Information given:
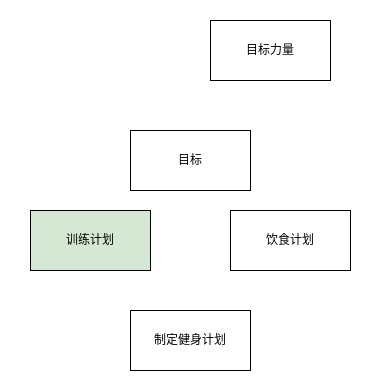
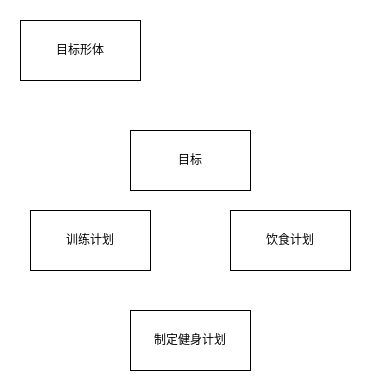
  <mxCell id="0" />
  <mxCell id="1" parent="0" />
  <mxCell id="2" value="制定健身计划" style="whiteSpace=wrap;html=1;" vertex="1" parent="1"><mxGeometry x="130" y="310" width="120" height="60" as="geometry" /></mxCell>
  <mxCell id="3" value="目标" style="whiteSpace=wrap;html=1;" vertex="1" parent="1"><mxGeometry x="130" y="130" width="120" height="60" as="geometry" /></mxCell>
- <mxCell id="5" value="目标力量" style="whiteSpace=wrap;html=1;" vertex="1" parent="1"><mxGeometry x="210" y="20" width="120" height="60" as="geometry" /></mxCell>
- <mxCell id="6" value="训练计划" style="whiteSpace=wrap;html=1;fillColor=#d5e8d4;" vertex="1" parent="1"><mxGeometry x="30" y="210" width="120" height="60" as="geometry" /></mxCell>
+ <mxCell id="4" value="目标形体" style="whiteSpace=wrap;html=1;" vertex="1" parent="1"><mxGeometry x="20" y="20" width="120" height="60" as="geometry" /></mxCell>
+ <mxCell id="6" value="训练计划" style="whiteSpace=wrap;html=1;" vertex="1" parent="1"><mxGeometry x="30" y="210" width="120" height="60" as="geometry" /></mxCell>
  <mxCell id="7" value="饮食计划" style="whiteSpace=wrap;html=1;" vertex="1" parent="1"><mxGeometry x="230" y="210" width="120" height="60" as="geometry" /></mxCell>
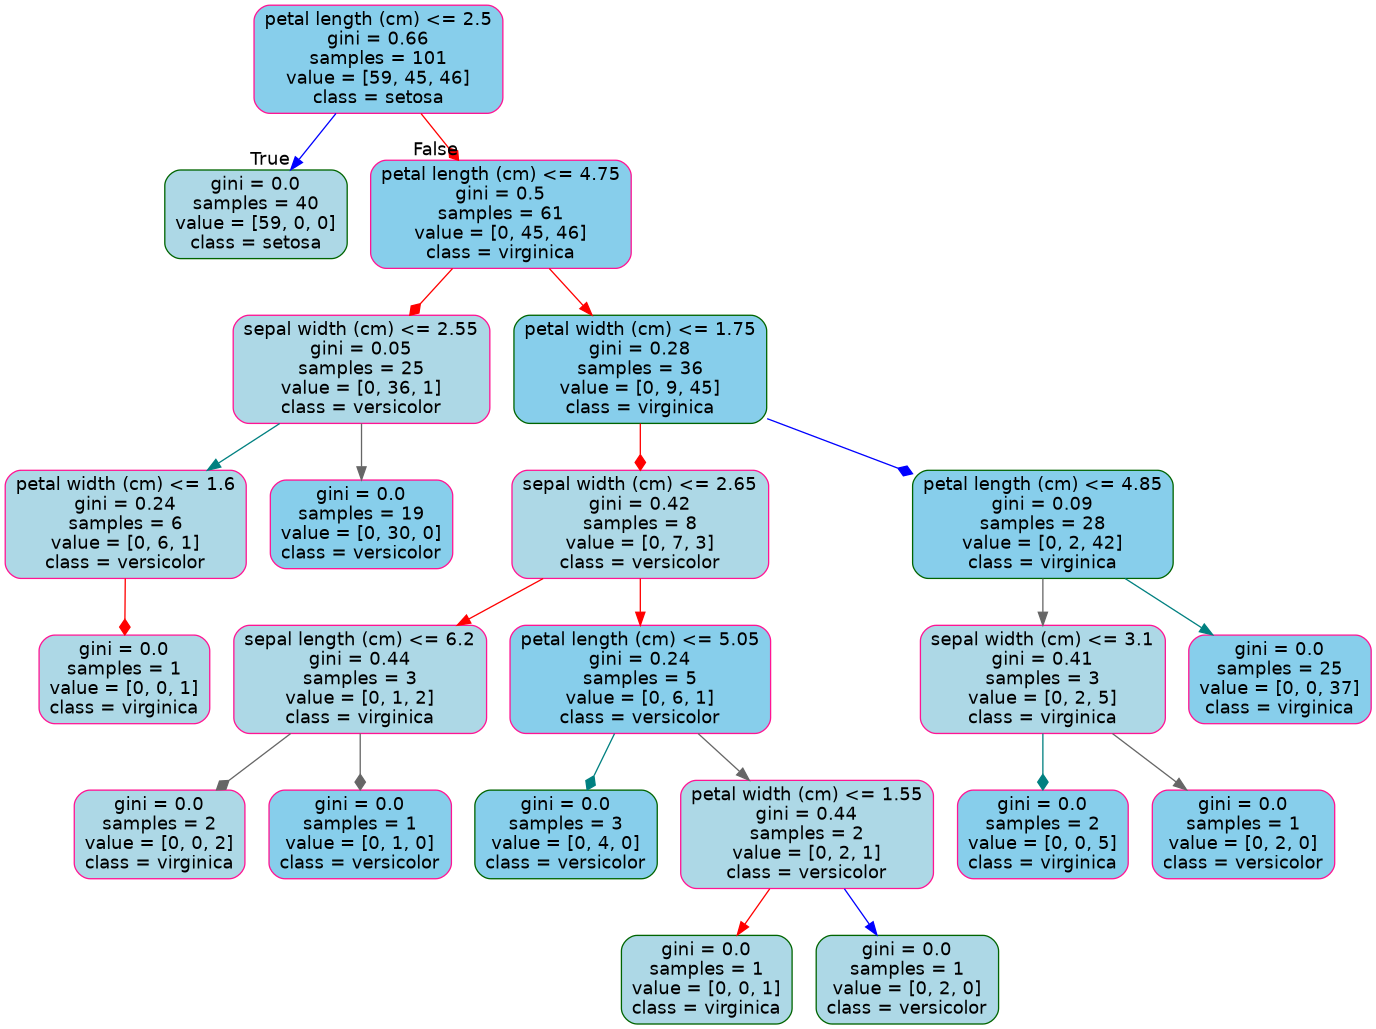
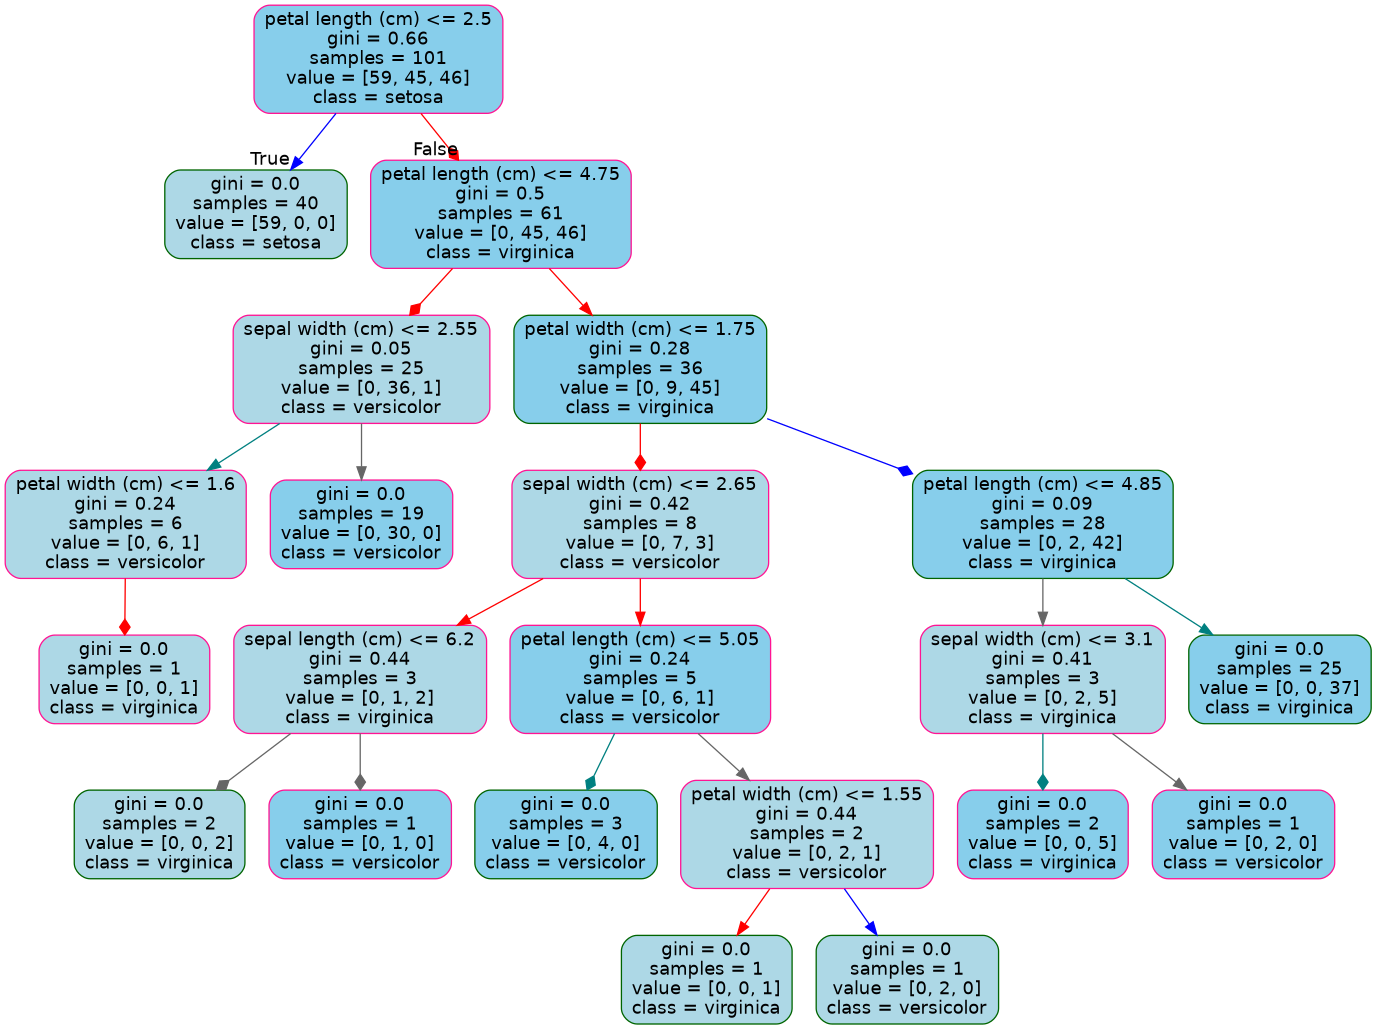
  digraph {
    fontname="DejaVu Sans"
    node [color=deeppink fillcolor=skyblue fontname="DejaVu Sans" shape=box style="filled, rounded"]
    edge [arrowhead=normal color=red fontname="DejaVu Sans"]
    n1 [label="petal length (cm) <= 2.5\ngini = 0.66\nsamples = 101\nvalue = [59, 45, 46]\nclass = setosa"]
    n2 [color=darkgreen fillcolor=lightblue label="gini = 0.0\nsamples = 40\nvalue = [59, 0, 0]\nclass = setosa"]
    n3 [label="petal length (cm) <= 4.75\ngini = 0.5\nsamples = 61\nvalue = [0, 45, 46]\nclass = virginica"]
    n4 [fillcolor=lightblue label="sepal width (cm) <= 2.55\ngini = 0.05\nsamples = 25\nvalue = [0, 36, 1]\nclass = versicolor"]
    n5 [color=darkgreen label="petal width (cm) <= 1.75\ngini = 0.28\nsamples = 36\nvalue = [0, 9, 45]\nclass = virginica"]
    n6 [fillcolor=lightblue label="petal width (cm) <= 1.6\ngini = 0.24\nsamples = 6\nvalue = [0, 6, 1]\nclass = versicolor"]
    n7 [label="gini = 0.0\nsamples = 19\nvalue = [0, 30, 0]\nclass = versicolor"]
    n8 [fillcolor=lightblue label="sepal width (cm) <= 2.65\ngini = 0.42\nsamples = 8\nvalue = [0, 7, 3]\nclass = versicolor"]
    n9 [color=darkgreen label="petal length (cm) <= 4.85\ngini = 0.09\nsamples = 28\nvalue = [0, 2, 42]\nclass = virginica"]
    n10 [fillcolor=lightblue label="gini = 0.0\nsamples = 1\nvalue = [0, 0, 1]\nclass = virginica"]
    n11 [fillcolor=lightblue label="sepal length (cm) <= 6.2\ngini = 0.44\nsamples = 3\nvalue = [0, 1, 2]\nclass = virginica"]
    n12 [label="petal length (cm) <= 5.05\ngini = 0.24\nsamples = 5\nvalue = [0, 6, 1]\nclass = versicolor"]
    n13 [fillcolor=lightblue label="sepal width (cm) <= 3.1\ngini = 0.41\nsamples = 3\nvalue = [0, 2, 5]\nclass = virginica"]
-   n14 [label="gini = 0.0\nsamples = 25\nvalue = [0, 0, 37]\nclass = virginica"]
-   n15 [fillcolor=lightblue label="gini = 0.0\nsamples = 2\nvalue = [0, 0, 2]\nclass = virginica"]
+   n14 [color=darkgreen label="gini = 0.0\nsamples = 25\nvalue = [0, 0, 37]\nclass = virginica"]
+   n15 [color=darkgreen fillcolor=lightblue label="gini = 0.0\nsamples = 2\nvalue = [0, 0, 2]\nclass = virginica"]
    n16 [label="gini = 0.0\nsamples = 1\nvalue = [0, 1, 0]\nclass = versicolor"]
    n17 [color=darkgreen label="gini = 0.0\nsamples = 3\nvalue = [0, 4, 0]\nclass = versicolor"]
    n18 [fillcolor=lightblue label="petal width (cm) <= 1.55\ngini = 0.44\nsamples = 2\nvalue = [0, 2, 1]\nclass = versicolor"]
    n19 [color=darkgreen fillcolor=lightblue label="gini = 0.0\nsamples = 1\nvalue = [0, 0, 1]\nclass = virginica"]
    n20 [color=darkgreen fillcolor=lightblue label="gini = 0.0\nsamples = 1\nvalue = [0, 2, 0]\nclass = versicolor"]
    n21 [label="gini = 0.0\nsamples = 2\nvalue = [0, 0, 5]\nclass = virginica"]
    n22 [label="gini = 0.0\nsamples = 1\nvalue = [0, 2, 0]\nclass = versicolor"]
    n1 -> n2 [color=blue headlabel=True labelangle=45 labeldistance=2.5]
    n1 -> n3 [arrowhead=diamond headlabel=False labelangle=-45 labeldistance=2.5]
    n3 -> n4 [arrowhead=diamond]
    n3 -> n5
    n4 -> n6 [color=teal]
    n4 -> n7 [color=gray40]
    n5 -> n8 [arrowhead=diamond]
    n5 -> n9 [arrowhead=diamond color=blue]
    n6 -> n10 [arrowhead=diamond]
    n8 -> n11
    n8 -> n12
    n9 -> n13 [color=gray40]
    n9 -> n14 [color=teal]
    n11 -> n15 [arrowhead=diamond color=gray40]
    n11 -> n16 [arrowhead=diamond color=gray40]
    n12 -> n17 [arrowhead=diamond color=teal]
    n12 -> n18 [color=gray40]
    n13 -> n21 [arrowhead=diamond color=teal]
    n13 -> n22 [color=gray40]
    n18 -> n19
    n18 -> n20 [color=blue]
  }
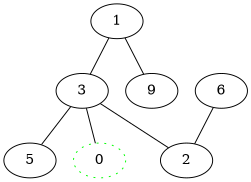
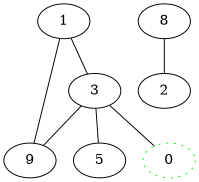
  graph {
    n1 [label=1]
    n2 [label=3]
    n3 [label=9]
    n4 [label=5]
    n5 [color=green label=0 style=dotted]
-   n6 [label=6]
+   n6 [label=8]
    n7 [label=2]
    n1 -- n2
    n1 -- n3
-   n2 -- n7
+   n2 -- n3
    n2 -- n4
    n2 -- n5
    n6 -- n7
  }
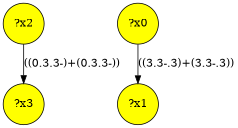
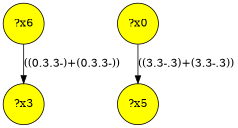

Set task:
Return each line of the data that contains the string "darkgreen", copied in full.

Answer for the task:
    n2 [color=darkgreen fillcolor=lightblue label="gini = 0.0\nsamples = 40\nvalue = [59, 0, 0]\nclass = setosa"]
    n5 [color=darkgreen label="petal width (cm) <= 1.75\ngini = 0.28\nsamples = 36\nvalue = [0, 9, 45]\nclass = virginica"]
    n9 [color=darkgreen label="petal length (cm) <= 4.85\ngini = 0.09\nsamples = 28\nvalue = [0, 2, 42]\nclass = virginica"]
+   n14 [color=darkgreen label="gini = 0.0\nsamples = 25\nvalue = [0, 0, 37]\nclass = virginica"]
+   n15 [color=darkgreen fillcolor=lightblue label="gini = 0.0\nsamples = 2\nvalue = [0, 0, 2]\nclass = virginica"]
    n17 [color=darkgreen label="gini = 0.0\nsamples = 3\nvalue = [0, 4, 0]\nclass = versicolor"]
    n19 [color=darkgreen fillcolor=lightblue label="gini = 0.0\nsamples = 1\nvalue = [0, 0, 1]\nclass = virginica"]
    n20 [color=darkgreen fillcolor=lightblue label="gini = 0.0\nsamples = 1\nvalue = [0, 2, 0]\nclass = versicolor"]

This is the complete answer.